Libbie Hawker wrote:Bison are ... awesome at repairing land
Leora Laforge wrote:
Farming is mostly my goal, but I figure domesticated animals are easier to handle.
Domesticated animals are definitely easier to handle. So why look at wild animals?
Leora Laforge wrote:However I am assuming you are in either the U.S or Canada. In Canada it is illegal to capture animals from the wild and farm them
Devin Lavign wrote:In fact look at the Americas. Only 2 species were domesticated by the indigenous people. Llama, and turkeys. While Europe, Africa, and Asia had huge amounts of domesticated animals. I don't think it was the Native population of the America's not trying either. Since obviously they succeeded with 2 species. They knew the idea and concept, but the majority of animals from the Americas seem resistant to domestication.
Leora Laforge wrote:How much time have you got?
Most of our domestic animals have taken hundreds or even thousands of years to be changed from wild to domestic. The ancestors of dogs, horses, cattle, sheep, goats, plus a few more domesticated animals had one main common characteristic. They lived in social groups.
If the wild sheep and goats you are thinking of are social then yes it is possible. Start with a large group and select for the most human friendly individuals eventually you could develop a domestic animal.
There are examples of animals that have been domesticated very quickly such as hamsters, lab mice, and rats. These are all very quick to mature and have lots of offspring which allows for very heavy culling.
I know of one experiment on how quickly an animal can be domesticated, this is the Russian domesticated fox. It took approximately 60 years to achieve a human friendly fox by selecting only the 20% born each year who were most human friendly.
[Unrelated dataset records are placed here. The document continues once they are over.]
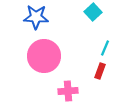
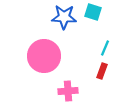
cyan square: rotated 30 degrees counterclockwise
blue star: moved 28 px right
red rectangle: moved 2 px right
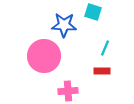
blue star: moved 8 px down
red rectangle: rotated 70 degrees clockwise
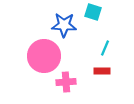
pink cross: moved 2 px left, 9 px up
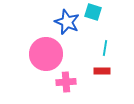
blue star: moved 3 px right, 3 px up; rotated 20 degrees clockwise
cyan line: rotated 14 degrees counterclockwise
pink circle: moved 2 px right, 2 px up
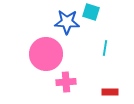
cyan square: moved 2 px left
blue star: rotated 20 degrees counterclockwise
red rectangle: moved 8 px right, 21 px down
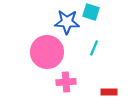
cyan line: moved 11 px left; rotated 14 degrees clockwise
pink circle: moved 1 px right, 2 px up
red rectangle: moved 1 px left
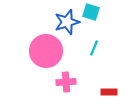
blue star: rotated 20 degrees counterclockwise
pink circle: moved 1 px left, 1 px up
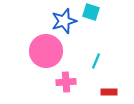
blue star: moved 3 px left, 1 px up
cyan line: moved 2 px right, 13 px down
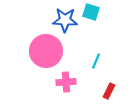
blue star: moved 1 px right, 1 px up; rotated 20 degrees clockwise
red rectangle: moved 1 px up; rotated 63 degrees counterclockwise
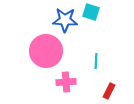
cyan line: rotated 21 degrees counterclockwise
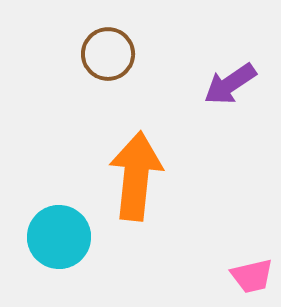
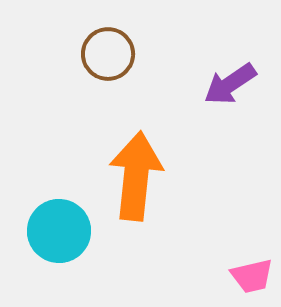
cyan circle: moved 6 px up
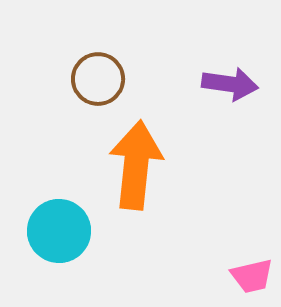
brown circle: moved 10 px left, 25 px down
purple arrow: rotated 138 degrees counterclockwise
orange arrow: moved 11 px up
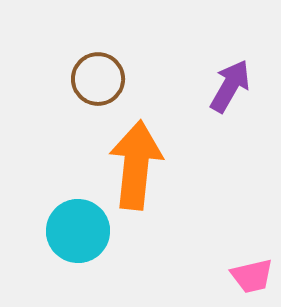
purple arrow: moved 2 px down; rotated 68 degrees counterclockwise
cyan circle: moved 19 px right
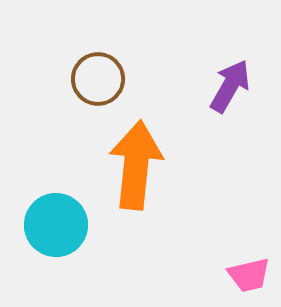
cyan circle: moved 22 px left, 6 px up
pink trapezoid: moved 3 px left, 1 px up
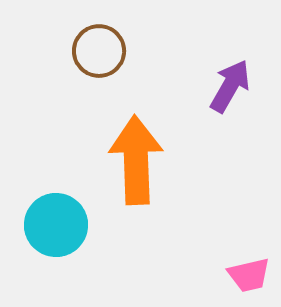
brown circle: moved 1 px right, 28 px up
orange arrow: moved 5 px up; rotated 8 degrees counterclockwise
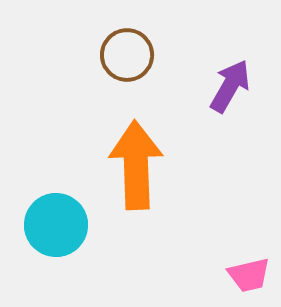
brown circle: moved 28 px right, 4 px down
orange arrow: moved 5 px down
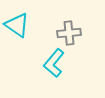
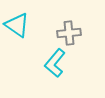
cyan L-shape: moved 1 px right
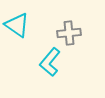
cyan L-shape: moved 5 px left, 1 px up
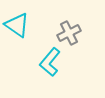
gray cross: rotated 20 degrees counterclockwise
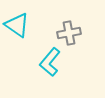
gray cross: rotated 15 degrees clockwise
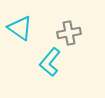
cyan triangle: moved 3 px right, 3 px down
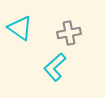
cyan L-shape: moved 5 px right, 5 px down; rotated 8 degrees clockwise
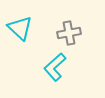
cyan triangle: rotated 8 degrees clockwise
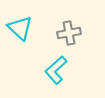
cyan L-shape: moved 1 px right, 3 px down
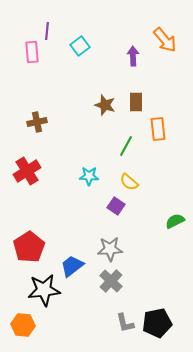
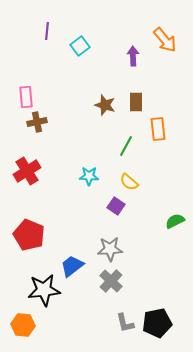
pink rectangle: moved 6 px left, 45 px down
red pentagon: moved 12 px up; rotated 16 degrees counterclockwise
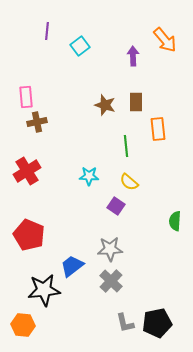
green line: rotated 35 degrees counterclockwise
green semicircle: rotated 60 degrees counterclockwise
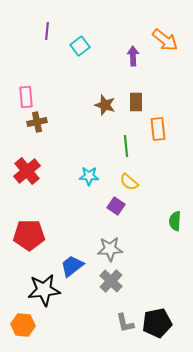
orange arrow: rotated 12 degrees counterclockwise
red cross: rotated 8 degrees counterclockwise
red pentagon: rotated 24 degrees counterclockwise
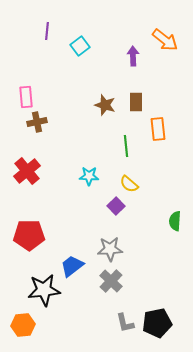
yellow semicircle: moved 2 px down
purple square: rotated 12 degrees clockwise
orange hexagon: rotated 10 degrees counterclockwise
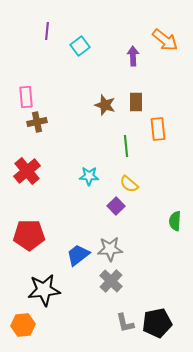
blue trapezoid: moved 6 px right, 11 px up
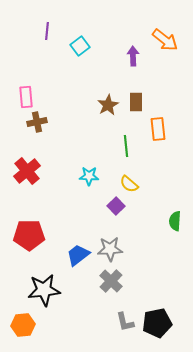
brown star: moved 3 px right; rotated 25 degrees clockwise
gray L-shape: moved 1 px up
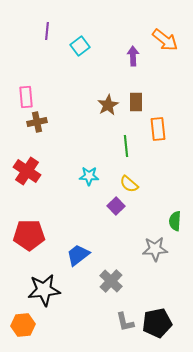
red cross: rotated 16 degrees counterclockwise
gray star: moved 45 px right
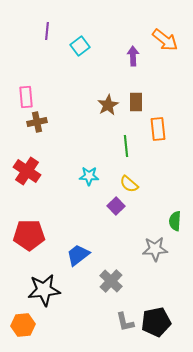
black pentagon: moved 1 px left, 1 px up
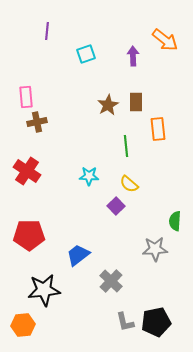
cyan square: moved 6 px right, 8 px down; rotated 18 degrees clockwise
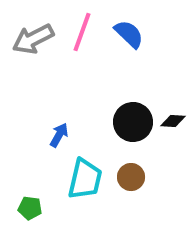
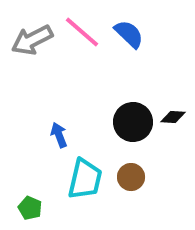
pink line: rotated 69 degrees counterclockwise
gray arrow: moved 1 px left, 1 px down
black diamond: moved 4 px up
blue arrow: rotated 50 degrees counterclockwise
green pentagon: rotated 15 degrees clockwise
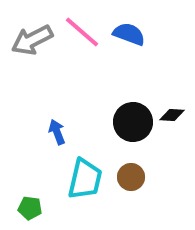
blue semicircle: rotated 24 degrees counterclockwise
black diamond: moved 1 px left, 2 px up
blue arrow: moved 2 px left, 3 px up
green pentagon: rotated 15 degrees counterclockwise
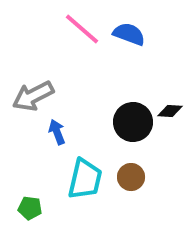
pink line: moved 3 px up
gray arrow: moved 1 px right, 56 px down
black diamond: moved 2 px left, 4 px up
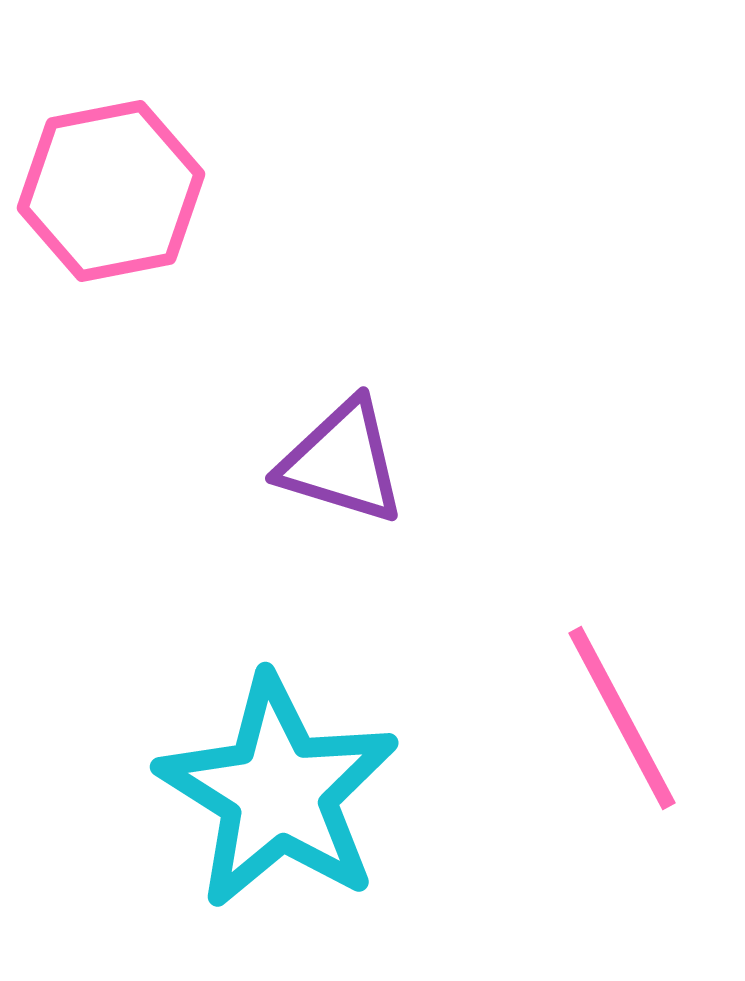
With sheep and goat they do not reproduce nearly as quickly, so selection would be much slower. I would estimate it would take 100-200 years of careful selection to achieve a fully domesticated species.
From my knowledge I would conclude that it is possible to start this project, but you would not achieve a domesticated species in your lifetime.
If you want tame animals, you could raise babies who would continue to be friendly as adults, although they will not be predictable.
If you want to farm them you could probably do that too, bison, deer, elk, and wild boar are all wild animals that are frequently farmed.